Exercise description:
Recast the listing lines from the line containing "проверенная, кучу домов" up to and including the line containing "друзья! Чувства чувствами, а" as a JSON list of strings, one string per line, omitting any blank lines.

Page images and extracted text

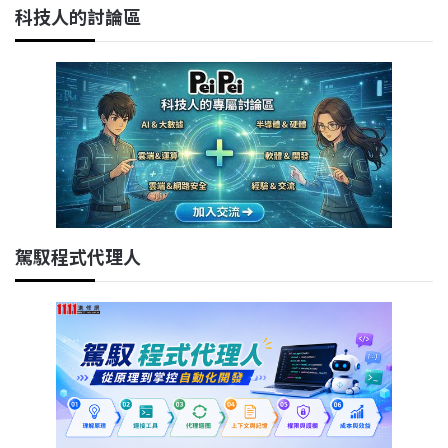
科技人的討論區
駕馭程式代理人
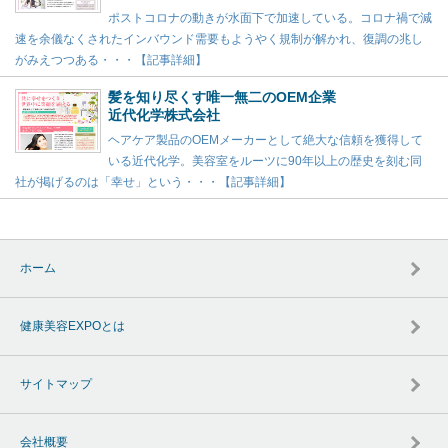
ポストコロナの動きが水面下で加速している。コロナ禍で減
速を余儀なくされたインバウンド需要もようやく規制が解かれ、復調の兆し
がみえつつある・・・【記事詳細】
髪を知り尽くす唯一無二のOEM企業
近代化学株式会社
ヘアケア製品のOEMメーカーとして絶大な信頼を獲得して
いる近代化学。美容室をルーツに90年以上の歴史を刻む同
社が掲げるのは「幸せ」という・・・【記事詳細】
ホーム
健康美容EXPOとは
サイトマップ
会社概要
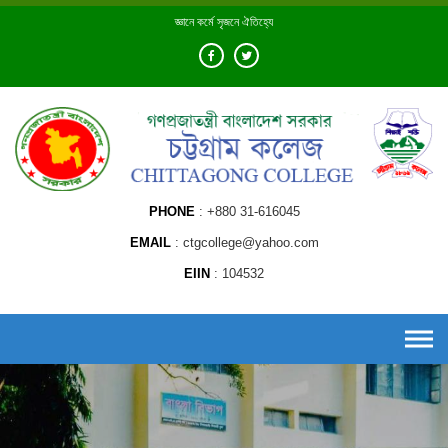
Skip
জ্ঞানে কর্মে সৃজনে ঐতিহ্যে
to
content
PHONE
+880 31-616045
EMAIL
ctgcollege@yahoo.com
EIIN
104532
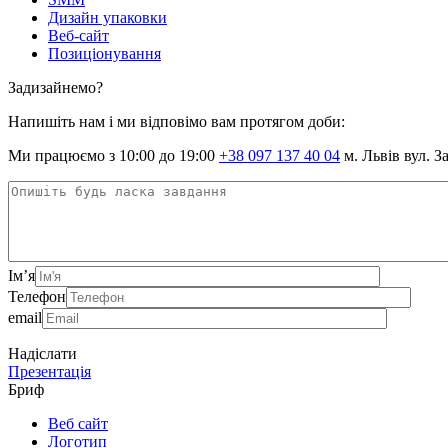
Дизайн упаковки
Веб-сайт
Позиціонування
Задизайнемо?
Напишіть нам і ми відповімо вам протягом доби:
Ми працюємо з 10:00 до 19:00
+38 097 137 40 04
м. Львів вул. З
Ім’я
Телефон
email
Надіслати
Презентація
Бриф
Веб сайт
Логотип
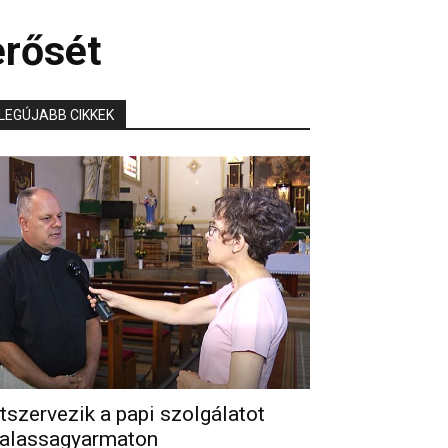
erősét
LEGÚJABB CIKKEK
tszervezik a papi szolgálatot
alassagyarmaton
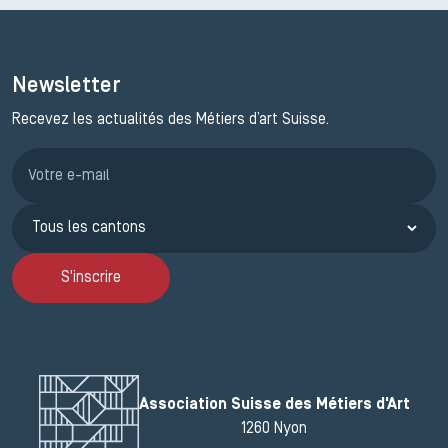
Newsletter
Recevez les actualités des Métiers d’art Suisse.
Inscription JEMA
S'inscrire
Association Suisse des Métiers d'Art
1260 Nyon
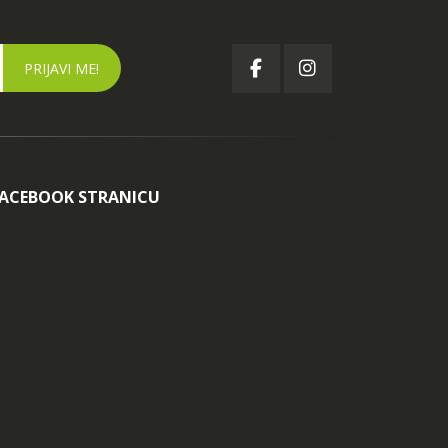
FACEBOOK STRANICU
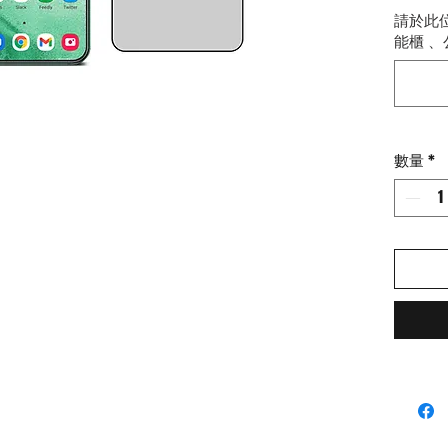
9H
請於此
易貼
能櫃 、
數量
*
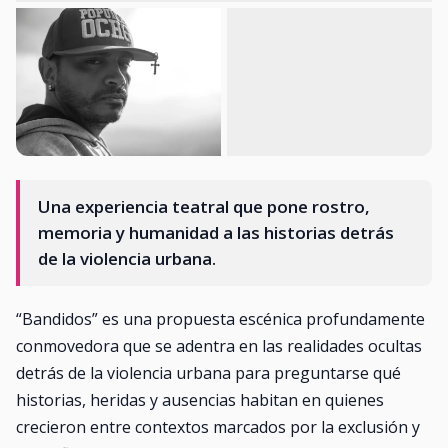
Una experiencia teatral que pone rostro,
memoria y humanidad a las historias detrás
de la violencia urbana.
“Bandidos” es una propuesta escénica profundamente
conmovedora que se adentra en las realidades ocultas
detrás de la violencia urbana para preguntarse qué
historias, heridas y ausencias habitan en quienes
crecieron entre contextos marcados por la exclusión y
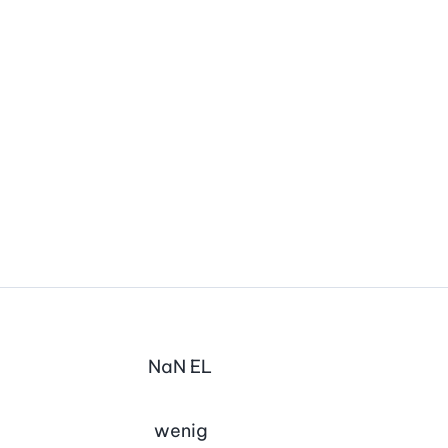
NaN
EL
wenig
==
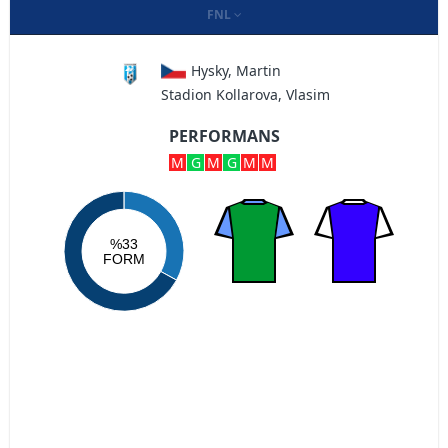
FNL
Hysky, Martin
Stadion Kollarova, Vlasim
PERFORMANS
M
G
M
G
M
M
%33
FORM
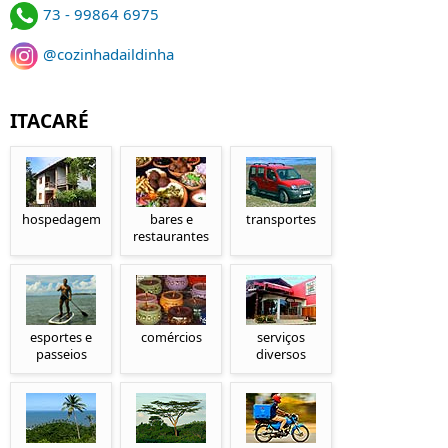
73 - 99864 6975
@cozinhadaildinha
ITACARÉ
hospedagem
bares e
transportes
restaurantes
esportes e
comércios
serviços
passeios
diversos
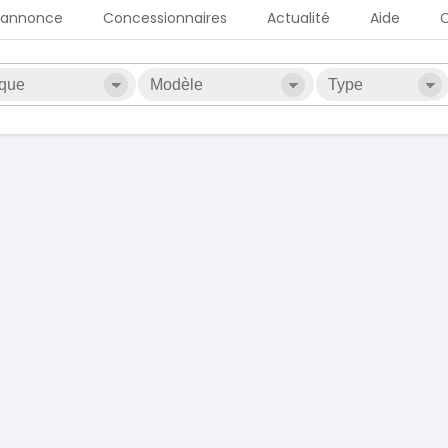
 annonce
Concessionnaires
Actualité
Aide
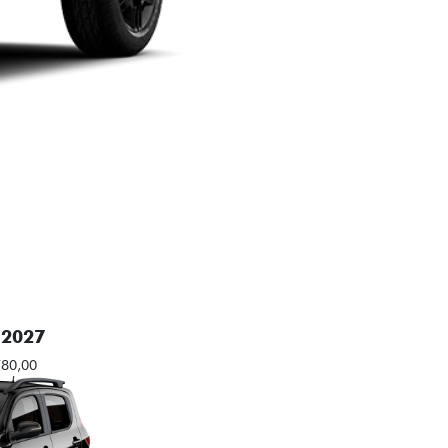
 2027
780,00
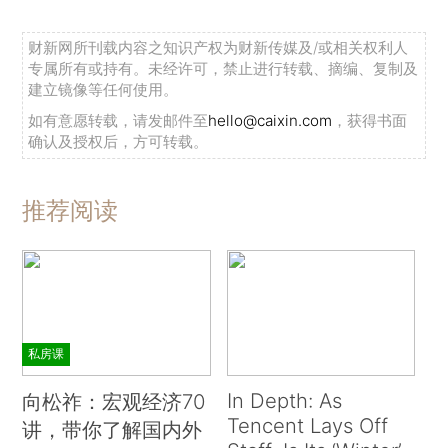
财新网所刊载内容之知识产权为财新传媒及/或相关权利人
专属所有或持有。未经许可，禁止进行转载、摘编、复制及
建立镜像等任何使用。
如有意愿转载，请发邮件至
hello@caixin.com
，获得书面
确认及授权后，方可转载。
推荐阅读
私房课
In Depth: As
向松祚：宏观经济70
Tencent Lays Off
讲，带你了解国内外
==
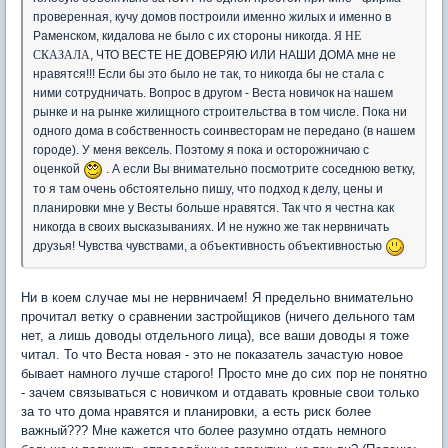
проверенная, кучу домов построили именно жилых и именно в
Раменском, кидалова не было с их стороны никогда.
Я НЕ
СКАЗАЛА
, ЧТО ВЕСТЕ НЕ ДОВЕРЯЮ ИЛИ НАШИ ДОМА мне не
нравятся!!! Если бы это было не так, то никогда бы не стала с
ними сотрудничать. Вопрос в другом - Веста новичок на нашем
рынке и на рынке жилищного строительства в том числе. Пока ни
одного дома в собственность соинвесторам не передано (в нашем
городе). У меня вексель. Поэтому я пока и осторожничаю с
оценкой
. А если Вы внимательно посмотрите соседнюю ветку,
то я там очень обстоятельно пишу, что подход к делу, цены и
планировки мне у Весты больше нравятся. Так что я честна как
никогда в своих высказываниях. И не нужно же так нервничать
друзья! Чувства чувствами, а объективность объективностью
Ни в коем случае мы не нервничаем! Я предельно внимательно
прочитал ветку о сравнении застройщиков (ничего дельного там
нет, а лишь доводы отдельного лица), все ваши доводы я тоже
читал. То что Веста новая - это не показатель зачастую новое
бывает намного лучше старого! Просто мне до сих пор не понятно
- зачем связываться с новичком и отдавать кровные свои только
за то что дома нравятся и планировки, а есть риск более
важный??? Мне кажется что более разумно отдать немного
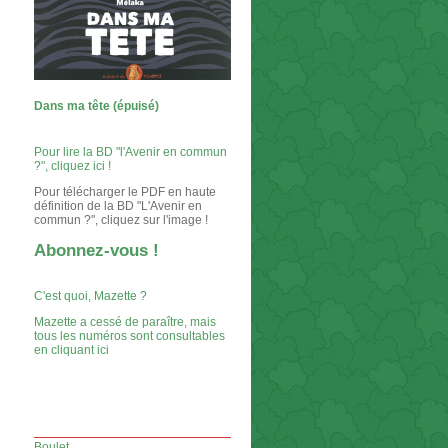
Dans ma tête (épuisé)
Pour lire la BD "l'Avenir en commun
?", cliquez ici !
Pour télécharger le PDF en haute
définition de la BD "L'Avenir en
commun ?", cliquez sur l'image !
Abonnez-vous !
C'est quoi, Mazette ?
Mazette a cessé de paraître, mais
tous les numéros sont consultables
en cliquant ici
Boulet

Worked solution:
[
  "проверенная, кучу домов построили именно жилых и именно в",
  "Раменском, кидалова не было с их стороны никогда.",
  "Я НЕ",
  "СКАЗАЛА",
  ", ЧТО ВЕСТЕ НЕ ДОВЕРЯЮ ИЛИ НАШИ ДОМА мне не",
  "нравятся!!! Если бы это было не так, то никогда бы не стала с",
  "ними сотрудничать. Вопрос в другом - Веста новичок на нашем",
  "рынке и на рынке жилищного строительства в том числе. Пока ни",
  "одного дома в собственность соинвесторам не передано (в нашем",
  "городе). У меня вексель. Поэтому я пока и осторожничаю с",
  "оценкой",
  ". А если Вы внимательно посмотрите соседнюю ветку,",
  "то я там очень обстоятельно пишу, что подход к делу, цены и",
  "планировки мне у Весты больше нравятся. Так что я честна как",
  "никогда в своих высказываниях. И не нужно же так нервничать",
  "друзья! Чувства чувствами, а объективность объективностью"
]